§ YOUR INSTRUCTIONS
Produce an exact copy of the lines from the line containing "For every layout" through the last line of the entries below, and only those lines.

*** RECORD SET ***

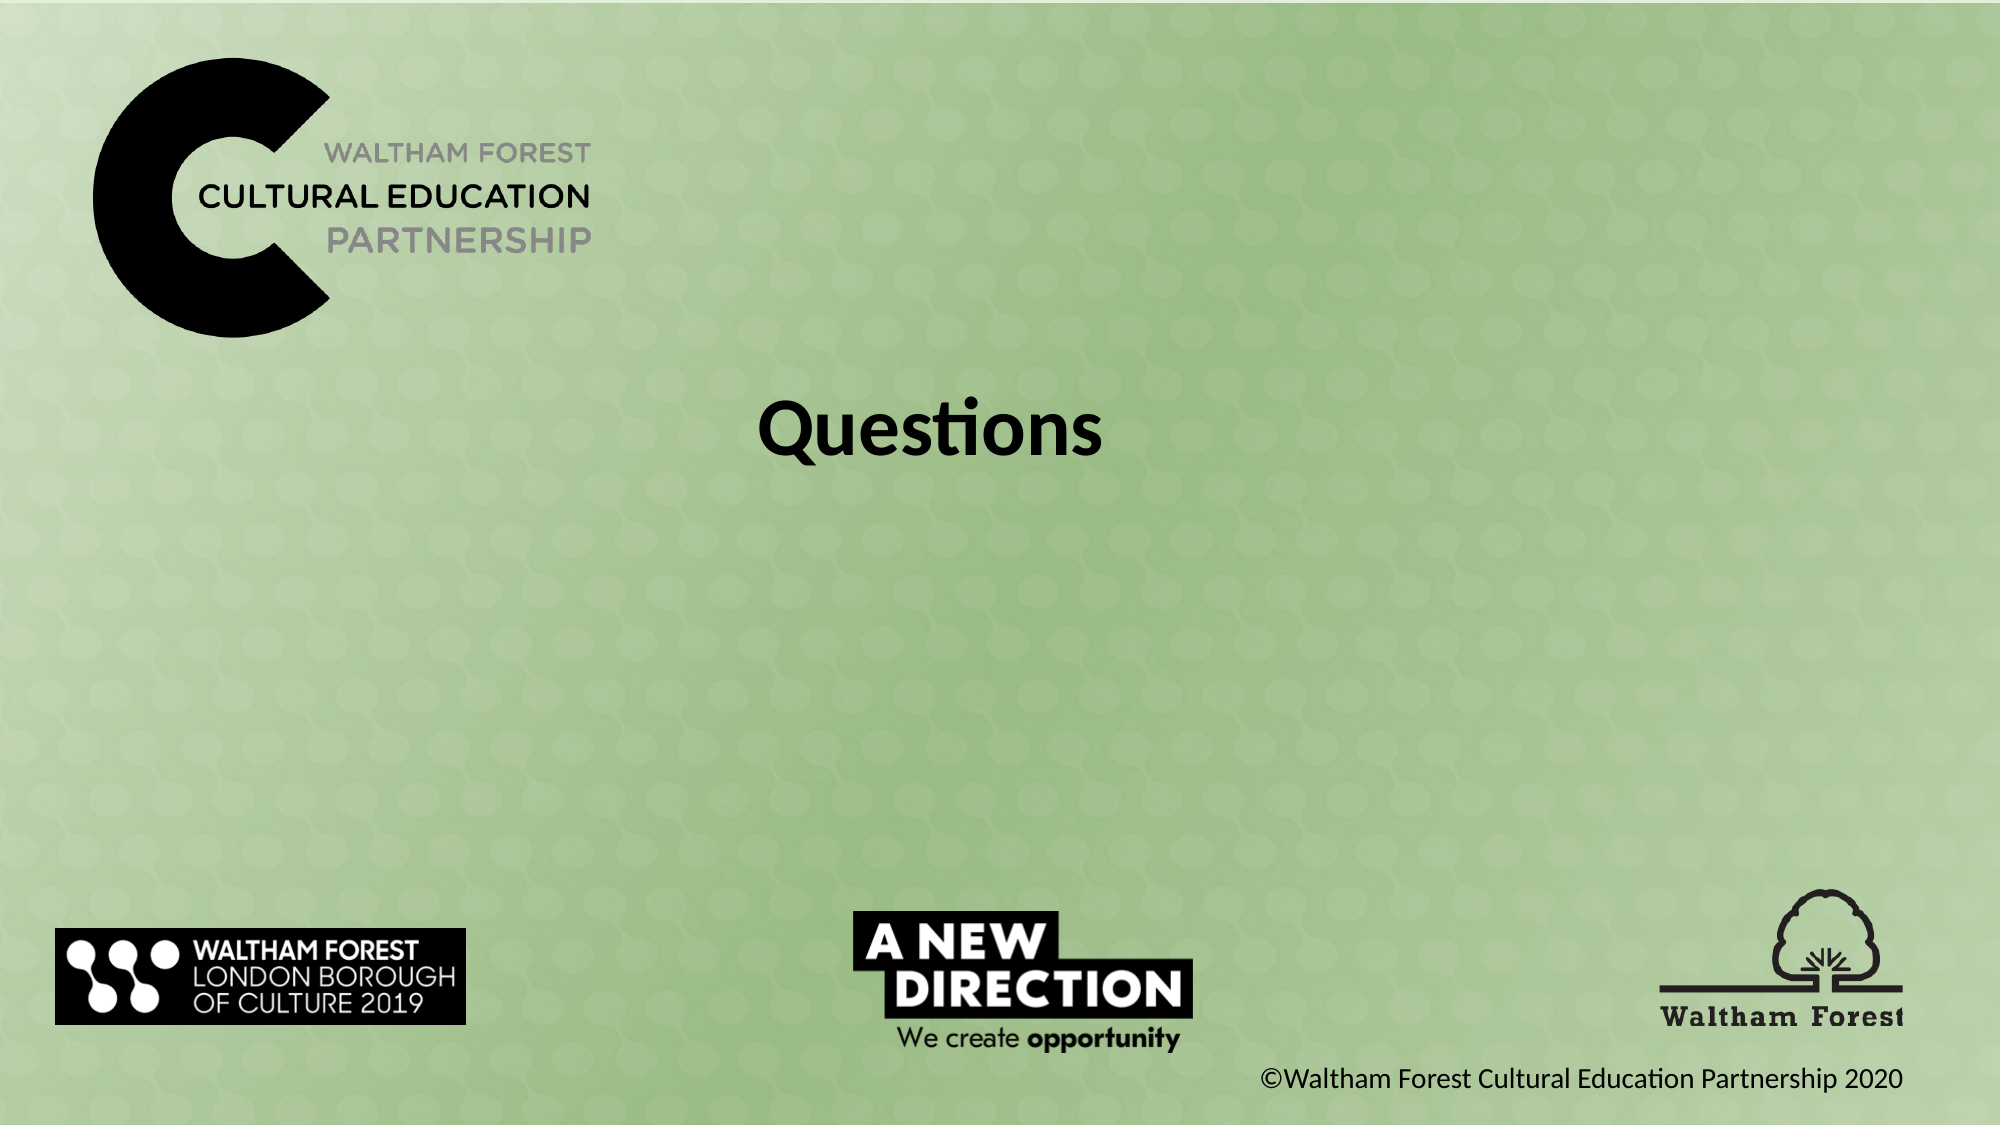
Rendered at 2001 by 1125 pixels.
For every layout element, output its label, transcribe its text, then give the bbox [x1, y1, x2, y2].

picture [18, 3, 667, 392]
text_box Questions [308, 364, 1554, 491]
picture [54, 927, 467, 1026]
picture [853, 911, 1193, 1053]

*** End of RECORD SET ***

§ TASK RESPONSE
For every layout element, output its label, transcribe its text, then give the bbox [x1, y1, x2, y2].

picture [18, 3, 667, 392]
text_box Questions [308, 364, 1554, 491]
picture [54, 927, 467, 1026]
picture [853, 911, 1193, 1053]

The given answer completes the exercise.